** Work request **
Lay out the data lines as a JSON list of strings, one string per line, starting at the line containing "材住宅を、【より身近】に" and ending at the line containing "y CUÁNDO RECIBIRÁS TU CERTIF", with both ends included and blank lines omitted. Leave the picture markers out of the list.
Data to process section start
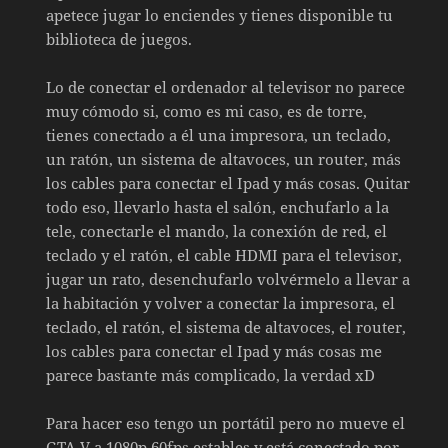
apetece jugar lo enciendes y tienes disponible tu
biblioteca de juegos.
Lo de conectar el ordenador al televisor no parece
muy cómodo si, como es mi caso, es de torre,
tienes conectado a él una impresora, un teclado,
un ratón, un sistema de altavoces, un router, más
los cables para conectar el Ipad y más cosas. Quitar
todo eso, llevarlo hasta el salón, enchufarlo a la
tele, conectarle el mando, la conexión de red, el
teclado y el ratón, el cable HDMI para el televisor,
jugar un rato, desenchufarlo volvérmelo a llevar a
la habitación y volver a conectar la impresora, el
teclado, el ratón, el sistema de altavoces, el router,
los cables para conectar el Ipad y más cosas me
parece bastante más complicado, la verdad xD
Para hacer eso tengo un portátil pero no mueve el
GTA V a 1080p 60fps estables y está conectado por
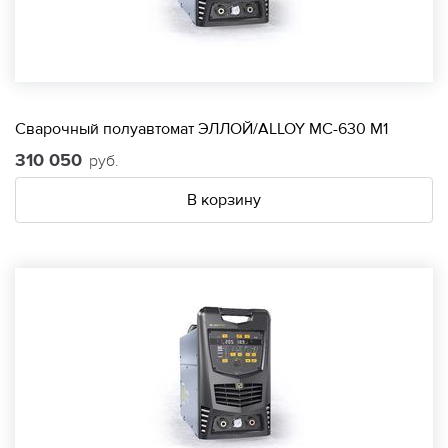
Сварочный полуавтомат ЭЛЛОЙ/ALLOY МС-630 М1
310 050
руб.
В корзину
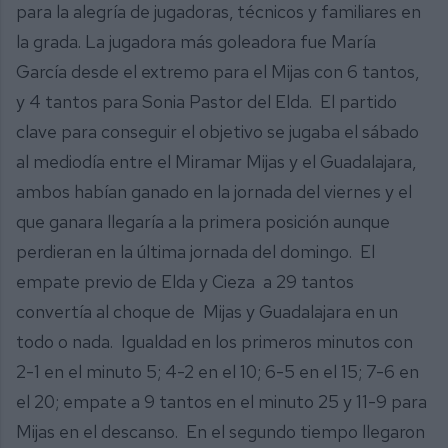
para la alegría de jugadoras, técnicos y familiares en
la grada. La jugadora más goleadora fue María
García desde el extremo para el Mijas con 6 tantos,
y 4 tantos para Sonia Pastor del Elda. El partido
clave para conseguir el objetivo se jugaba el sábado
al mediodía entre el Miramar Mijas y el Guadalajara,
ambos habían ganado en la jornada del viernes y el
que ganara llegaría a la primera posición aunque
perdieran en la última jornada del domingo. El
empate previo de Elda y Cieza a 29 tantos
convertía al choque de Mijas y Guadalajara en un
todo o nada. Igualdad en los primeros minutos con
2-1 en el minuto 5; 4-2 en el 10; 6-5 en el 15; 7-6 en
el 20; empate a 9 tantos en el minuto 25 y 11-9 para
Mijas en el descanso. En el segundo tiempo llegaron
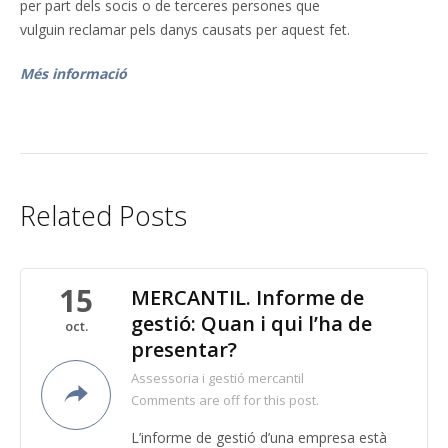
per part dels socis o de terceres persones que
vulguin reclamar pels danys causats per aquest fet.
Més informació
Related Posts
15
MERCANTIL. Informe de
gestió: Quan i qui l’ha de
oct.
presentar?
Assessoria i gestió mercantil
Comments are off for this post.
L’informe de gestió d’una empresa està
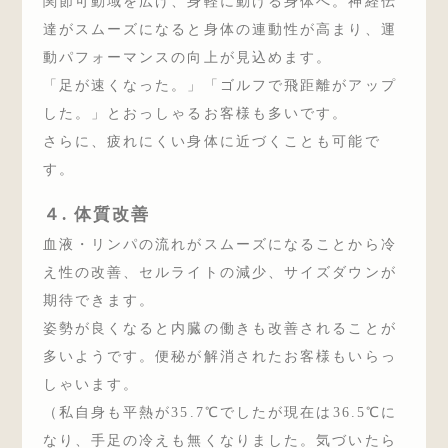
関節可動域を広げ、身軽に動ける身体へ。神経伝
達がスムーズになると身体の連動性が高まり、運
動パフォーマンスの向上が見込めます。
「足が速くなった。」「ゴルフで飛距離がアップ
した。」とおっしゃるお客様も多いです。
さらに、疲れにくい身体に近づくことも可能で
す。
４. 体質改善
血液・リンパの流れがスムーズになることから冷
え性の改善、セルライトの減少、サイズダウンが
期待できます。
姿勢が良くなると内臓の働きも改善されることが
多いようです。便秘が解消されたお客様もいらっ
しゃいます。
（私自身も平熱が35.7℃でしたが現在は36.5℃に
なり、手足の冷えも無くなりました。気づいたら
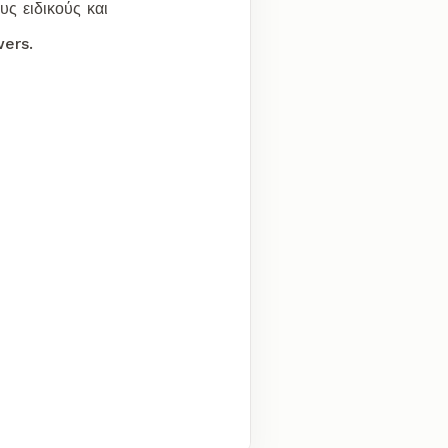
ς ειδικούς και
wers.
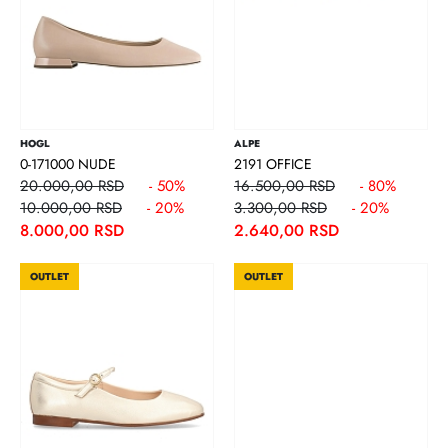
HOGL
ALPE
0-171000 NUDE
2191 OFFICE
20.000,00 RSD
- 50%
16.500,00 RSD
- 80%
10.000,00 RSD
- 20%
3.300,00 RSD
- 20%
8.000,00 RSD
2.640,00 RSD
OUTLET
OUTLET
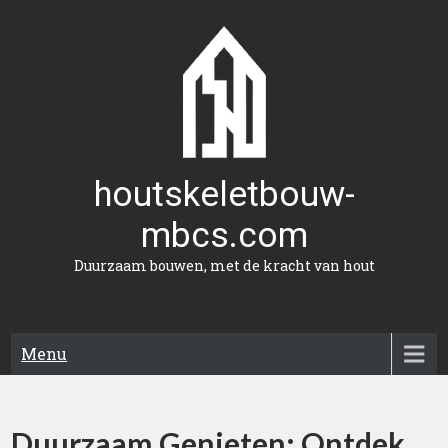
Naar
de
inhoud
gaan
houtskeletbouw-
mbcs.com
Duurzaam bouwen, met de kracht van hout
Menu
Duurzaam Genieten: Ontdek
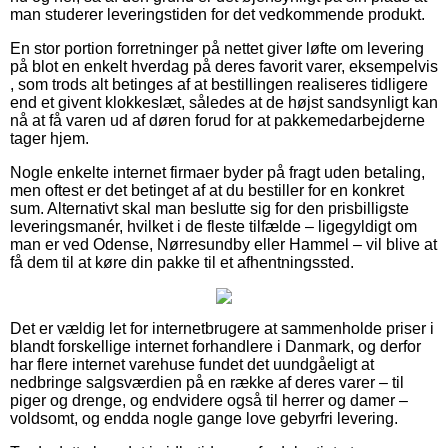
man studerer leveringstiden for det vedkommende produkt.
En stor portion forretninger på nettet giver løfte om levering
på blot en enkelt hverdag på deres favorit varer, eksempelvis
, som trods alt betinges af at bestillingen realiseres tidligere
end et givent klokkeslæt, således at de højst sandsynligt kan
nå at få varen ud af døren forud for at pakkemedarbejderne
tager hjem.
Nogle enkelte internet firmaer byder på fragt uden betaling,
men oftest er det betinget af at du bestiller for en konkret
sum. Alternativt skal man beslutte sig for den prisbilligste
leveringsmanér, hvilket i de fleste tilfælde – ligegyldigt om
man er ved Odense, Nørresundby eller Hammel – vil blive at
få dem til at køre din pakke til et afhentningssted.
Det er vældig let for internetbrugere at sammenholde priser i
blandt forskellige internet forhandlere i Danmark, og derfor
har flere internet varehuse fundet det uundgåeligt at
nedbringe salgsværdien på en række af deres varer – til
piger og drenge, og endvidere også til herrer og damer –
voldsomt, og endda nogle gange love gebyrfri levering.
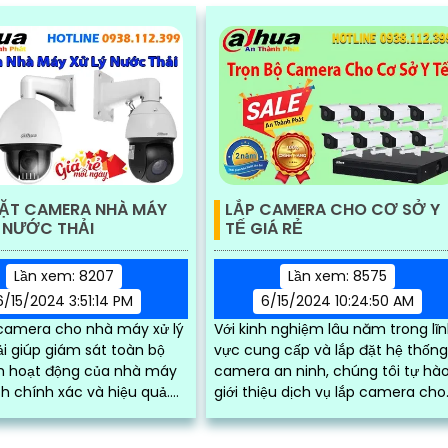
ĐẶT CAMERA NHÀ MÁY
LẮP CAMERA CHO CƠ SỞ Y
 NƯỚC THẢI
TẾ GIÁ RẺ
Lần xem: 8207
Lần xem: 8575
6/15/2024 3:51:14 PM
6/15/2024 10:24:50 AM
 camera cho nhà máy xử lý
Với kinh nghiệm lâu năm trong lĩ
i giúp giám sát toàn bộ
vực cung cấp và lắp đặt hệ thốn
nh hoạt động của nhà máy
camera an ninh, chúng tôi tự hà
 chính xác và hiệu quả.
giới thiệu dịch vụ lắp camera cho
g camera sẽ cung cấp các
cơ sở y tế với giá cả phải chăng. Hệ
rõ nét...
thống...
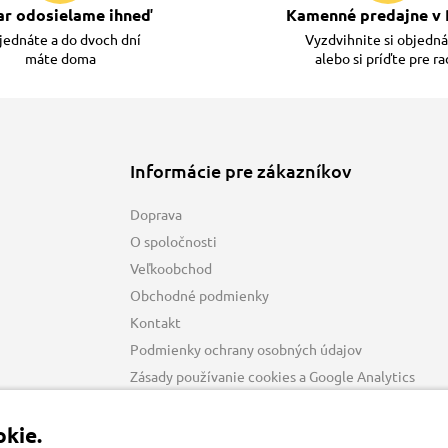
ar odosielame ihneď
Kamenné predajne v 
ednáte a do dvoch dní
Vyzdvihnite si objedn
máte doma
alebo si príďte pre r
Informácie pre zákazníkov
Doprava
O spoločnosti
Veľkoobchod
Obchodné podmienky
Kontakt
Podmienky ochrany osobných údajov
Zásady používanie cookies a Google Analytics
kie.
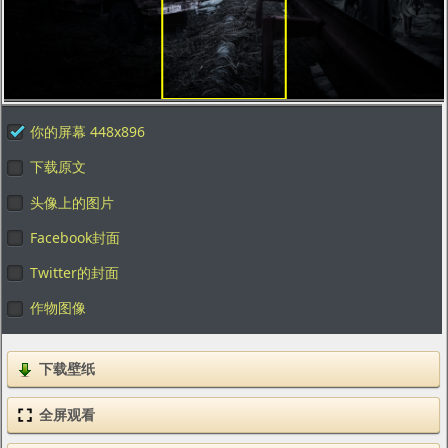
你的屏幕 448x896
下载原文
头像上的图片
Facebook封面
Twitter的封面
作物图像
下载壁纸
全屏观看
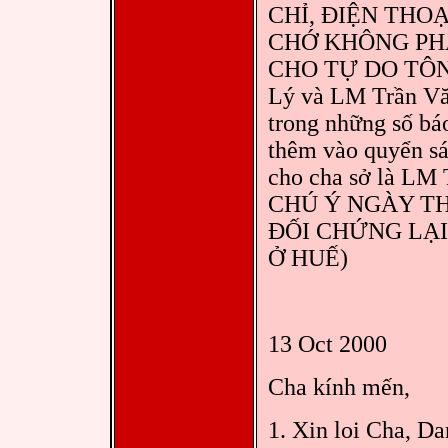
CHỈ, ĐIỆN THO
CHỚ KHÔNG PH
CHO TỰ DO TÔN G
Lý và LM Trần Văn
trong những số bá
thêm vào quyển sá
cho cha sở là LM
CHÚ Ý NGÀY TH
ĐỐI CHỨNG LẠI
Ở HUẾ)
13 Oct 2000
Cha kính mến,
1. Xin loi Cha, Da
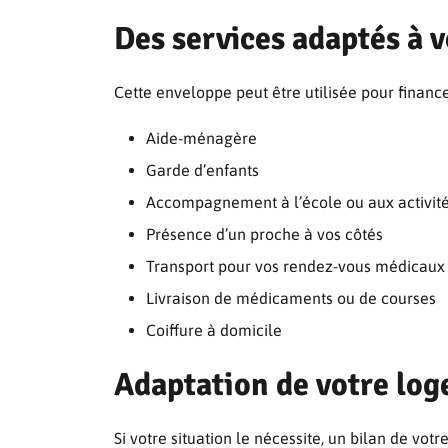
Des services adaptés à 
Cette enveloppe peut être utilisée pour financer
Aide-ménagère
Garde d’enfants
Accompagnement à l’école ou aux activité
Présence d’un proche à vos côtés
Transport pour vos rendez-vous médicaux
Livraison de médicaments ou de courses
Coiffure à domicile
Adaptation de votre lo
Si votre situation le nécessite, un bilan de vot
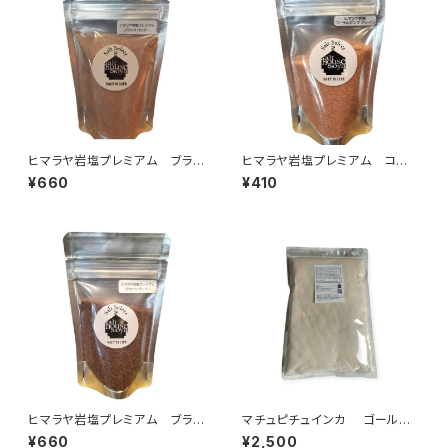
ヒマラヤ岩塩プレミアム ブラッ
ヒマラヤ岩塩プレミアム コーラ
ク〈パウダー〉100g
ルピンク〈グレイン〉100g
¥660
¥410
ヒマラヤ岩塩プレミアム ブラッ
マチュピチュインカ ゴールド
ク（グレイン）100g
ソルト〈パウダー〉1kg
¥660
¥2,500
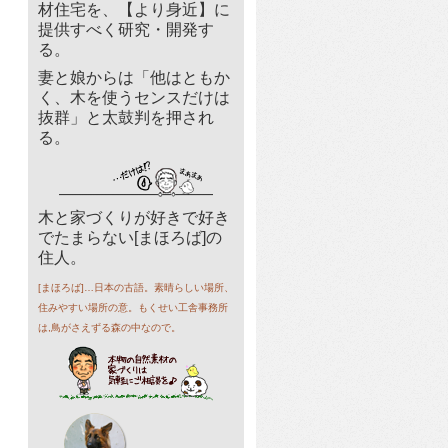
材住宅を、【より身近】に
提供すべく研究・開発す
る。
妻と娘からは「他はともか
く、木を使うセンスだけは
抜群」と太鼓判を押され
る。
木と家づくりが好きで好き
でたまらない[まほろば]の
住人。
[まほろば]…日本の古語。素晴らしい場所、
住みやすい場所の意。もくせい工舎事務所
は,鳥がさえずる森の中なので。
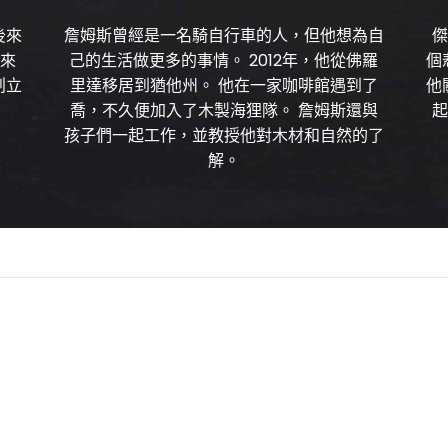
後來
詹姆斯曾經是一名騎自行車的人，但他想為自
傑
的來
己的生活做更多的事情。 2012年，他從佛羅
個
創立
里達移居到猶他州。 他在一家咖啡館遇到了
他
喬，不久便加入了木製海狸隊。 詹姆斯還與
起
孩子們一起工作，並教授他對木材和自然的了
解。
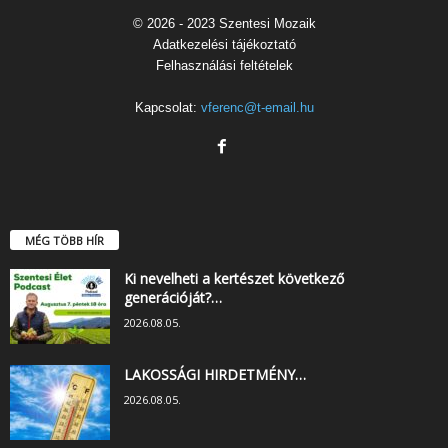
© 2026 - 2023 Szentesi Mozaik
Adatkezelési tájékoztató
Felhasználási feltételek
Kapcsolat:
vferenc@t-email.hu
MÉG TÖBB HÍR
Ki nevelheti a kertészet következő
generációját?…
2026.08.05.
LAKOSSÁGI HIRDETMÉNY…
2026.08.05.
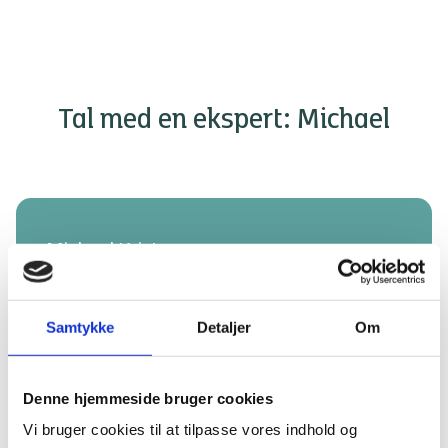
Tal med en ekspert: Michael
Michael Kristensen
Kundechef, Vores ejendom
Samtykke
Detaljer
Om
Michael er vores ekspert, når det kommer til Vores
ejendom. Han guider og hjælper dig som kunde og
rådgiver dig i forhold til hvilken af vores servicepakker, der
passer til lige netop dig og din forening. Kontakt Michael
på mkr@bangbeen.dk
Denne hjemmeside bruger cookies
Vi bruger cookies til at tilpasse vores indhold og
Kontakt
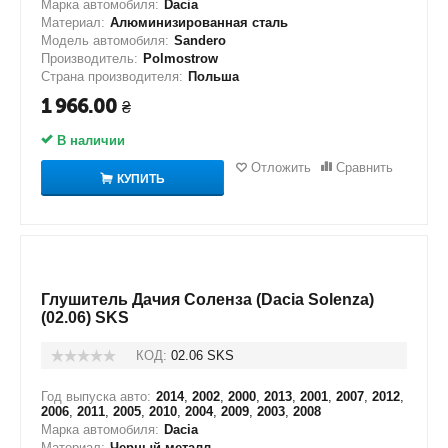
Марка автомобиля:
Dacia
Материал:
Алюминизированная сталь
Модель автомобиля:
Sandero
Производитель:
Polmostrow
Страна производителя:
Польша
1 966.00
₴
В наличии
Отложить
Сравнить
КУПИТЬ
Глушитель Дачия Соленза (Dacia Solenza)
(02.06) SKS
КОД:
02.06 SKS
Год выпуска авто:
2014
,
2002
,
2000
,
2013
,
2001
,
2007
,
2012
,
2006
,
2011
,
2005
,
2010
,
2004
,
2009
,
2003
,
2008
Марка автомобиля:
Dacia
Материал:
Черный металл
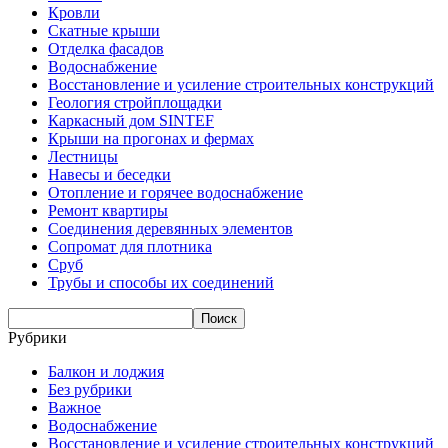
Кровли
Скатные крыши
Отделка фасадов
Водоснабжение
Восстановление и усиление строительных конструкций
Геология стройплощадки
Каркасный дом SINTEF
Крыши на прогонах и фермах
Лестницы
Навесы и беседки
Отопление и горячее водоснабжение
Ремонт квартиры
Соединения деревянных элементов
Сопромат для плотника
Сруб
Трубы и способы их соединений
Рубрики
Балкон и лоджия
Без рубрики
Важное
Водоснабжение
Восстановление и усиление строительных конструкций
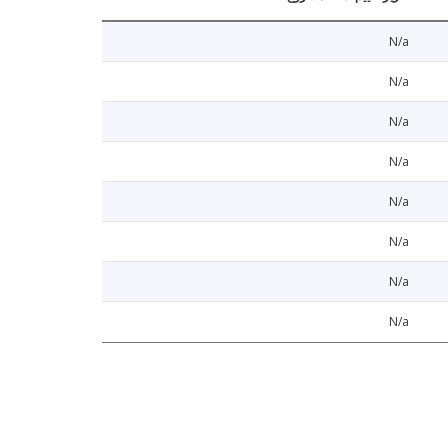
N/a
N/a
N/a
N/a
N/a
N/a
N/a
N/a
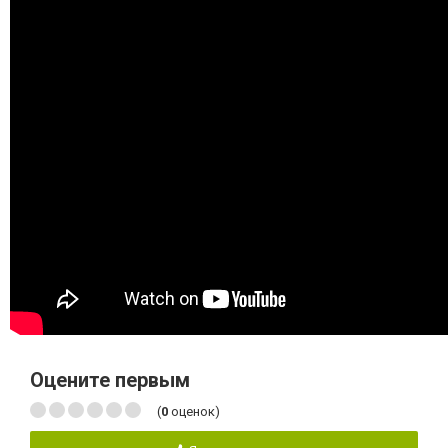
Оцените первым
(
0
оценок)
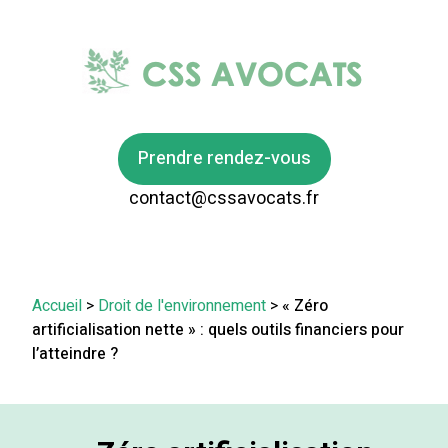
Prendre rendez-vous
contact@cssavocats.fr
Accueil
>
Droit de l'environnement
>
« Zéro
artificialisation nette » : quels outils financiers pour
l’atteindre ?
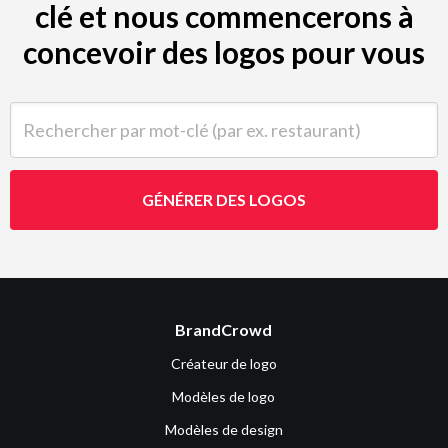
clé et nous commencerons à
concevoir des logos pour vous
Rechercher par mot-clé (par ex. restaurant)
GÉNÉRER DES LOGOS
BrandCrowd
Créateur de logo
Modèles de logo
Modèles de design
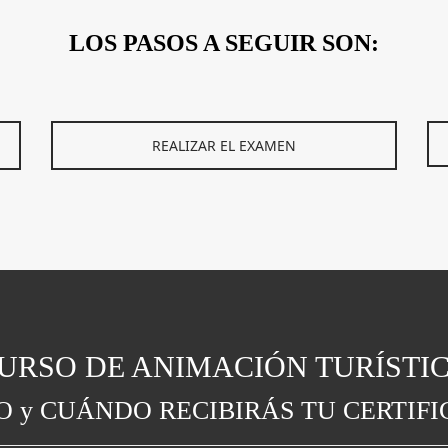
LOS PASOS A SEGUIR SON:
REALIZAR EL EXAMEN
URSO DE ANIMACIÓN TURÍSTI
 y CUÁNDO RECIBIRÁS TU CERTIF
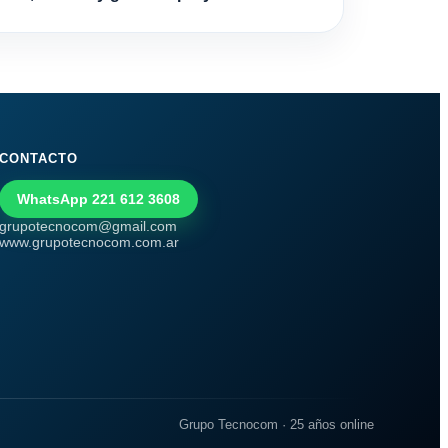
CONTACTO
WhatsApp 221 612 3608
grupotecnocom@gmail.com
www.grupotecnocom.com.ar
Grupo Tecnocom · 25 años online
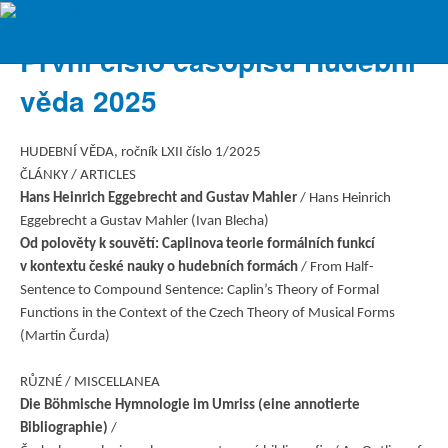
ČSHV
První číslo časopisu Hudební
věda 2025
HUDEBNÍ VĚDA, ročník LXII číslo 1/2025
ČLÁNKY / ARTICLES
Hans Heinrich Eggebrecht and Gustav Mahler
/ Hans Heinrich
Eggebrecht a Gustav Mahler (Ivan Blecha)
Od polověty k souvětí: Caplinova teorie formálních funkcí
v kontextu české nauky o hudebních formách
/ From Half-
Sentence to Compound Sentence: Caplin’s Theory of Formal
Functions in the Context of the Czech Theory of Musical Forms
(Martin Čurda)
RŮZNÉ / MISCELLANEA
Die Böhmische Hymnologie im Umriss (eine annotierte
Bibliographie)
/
Data to process section end
** Result **
[
  "材住宅を、【より身近】に",
  "提供すべく研究・開発す",
  "る。",
  "妻と娘からは「他はともか",
  "く、木を使うセンスだけは",
  "抜群」と太鼓判を押され",
  "る。",
  "木と家づくりが好きで好き",
  "でたまらない[まほろば]の",
  "住人。",
  "[まほろば]…日本の古語。素晴らしい場所、",
  "住みやすい場所の意。もくせい工舎事務所",
  "は,鳥がさえずる森の中なので。",
  "後來",
  "詹姆斯曾經是一名騎自行車的人，但他想為自",
  "傑",
  "的來",
  "己的生活做更多的事情。 2012年，他從佛羅",
  "個",
  "創立",
  "里達移居到猶他州。 他在一家咖啡館遇到了",
  "他",
  "喬，不久便加入了木製海狸隊。 詹姆斯還與",
  "起",
  "孩子們一起工作，並教授他對木材和自然的了",
  "解。",
  "© 2026 - 2023 Szentesi Mozaik",
  "Adatkezelési tájékoztató",
  "Felhasználási feltételek",
  "Kapcsolat:",
  "vferenc@t-email.hu",
  "MÉG TÖBB HÍR",
  "Ki nevelheti a kertészet következő",
  "generációját?…",
  "2026.08.05.",
  "LAKOSSÁGI HIRDETMÉNY…",
  "2026.08.05.",
  "Tal med en ekspert: Michael",
  "Michael Kristensen",
  "Kundechef, Vores ejendom",
  "Samtykke",
  "Detaljer",
  "Om",
  "Michael er vores ekspert, når det kommer til Vores",
  "ejendom. Han guider og hjælper dig som kunde og",
  "rådgiver dig i forhold til hvilken af vores servicepakker, der",
  "passer til lige netop dig og din forening. Kontakt Michael",
  "på mkr@bangbeen.dk",
  "Denne hjemmeside bruger cookies",
  "Vi bruger cookies til at tilpasse vores indhold og",
  "Kontakt",
  "Марка автомобиля:",
  "Dacia",
  "Материал:",
  "Алюминизированная сталь",
  "Модель автомобиля:",
  "Sandero",
  "Производитель:",
  "Polmostrow",
  "Страна производителя:",
  "Польша",
  "1 966.00",
  "₴",
  "В наличии",
  "Отложить",
  "Сравнить",
  "КУПИТЬ",
  "Глушитель Дачия Соленза (Dacia Solenza)",
  "(02.06) SKS",
  "КОД:",
  "02.06 SKS",
  "Год выпуска авто:",
  "2014",
  ",",
  "2002",
  ",",
  "2000",
  ",",
  "2013",
  ",",
  "2001",
  ",",
  "2007",
  ",",
  "2012",
  ",",
  "2006",
  ",",
  "2011",
  ",",
  "2005",
  ",",
  "2010",
  ",",
  "2004",
  ",",
  "2009",
  ",",
  "2003",
  ",",
  "2008",
  "Марка автомобиля:",
  "Dacia",
  "Материал:",
  "Черный металл",
  "Кровли",
  "Скатные крыши",
  "Отделка фасадов",
  "Водоснабжение",
  "Восстановление и усиление строительных конструкций",
  "Геология стройплощадки",
  "Каркасный дом SINTEF",
  "Крыши на прогонах и фермах",
  "Лестницы",
  "Навесы и беседки",
  "Отопление и горячее водоснабжение",
  "Ремонт квартиры",
  "Соединения деревянных элементов",
  "Сопромат для плотника",
  "Сруб",
  "Трубы и способы их соединений",
  "Рубрики",
  "Балкон и лоджия",
  "Без рубрики",
  "Важное",
  "Водоснабжение",
  "Восстановление и усиление строительных конструкций",
  "N/a",
  "N/a",
  "N/a",
  "N/a",
  "N/a",
  "N/a",
  "N/a",
  "N/a",
  "Оцените первым",
  "(",
  "0",
  "оценок)",
  "Prendre rendez-vous",
  "contact@cssavocats.fr",
  "Accueil",
  ">",
  "Droit de l'environnement",
  ">",
  "« Zéro",
  "artificialisation nette » : quels outils financiers pour",
  "l’atteindre ?",
  "clé et nous commencerons à",
  "concevoir des logos pour vous",
  "Rechercher par mot-clé (par ex. restaurant)",
  "GÉNÉRER DES LOGOS",
  "BrandCrowd",
  "Créateur de logo",
  "Modèles de logo",
  "Modèles de design",
  "LOS PASOS A SEGUIR SON:",
  "REALIZAR EL EXAMEN",
  "URSO DE ANIMACIÓN TURÍSTI",
  " y CUÁNDO RECIBIRÁS TU CERTIF"
]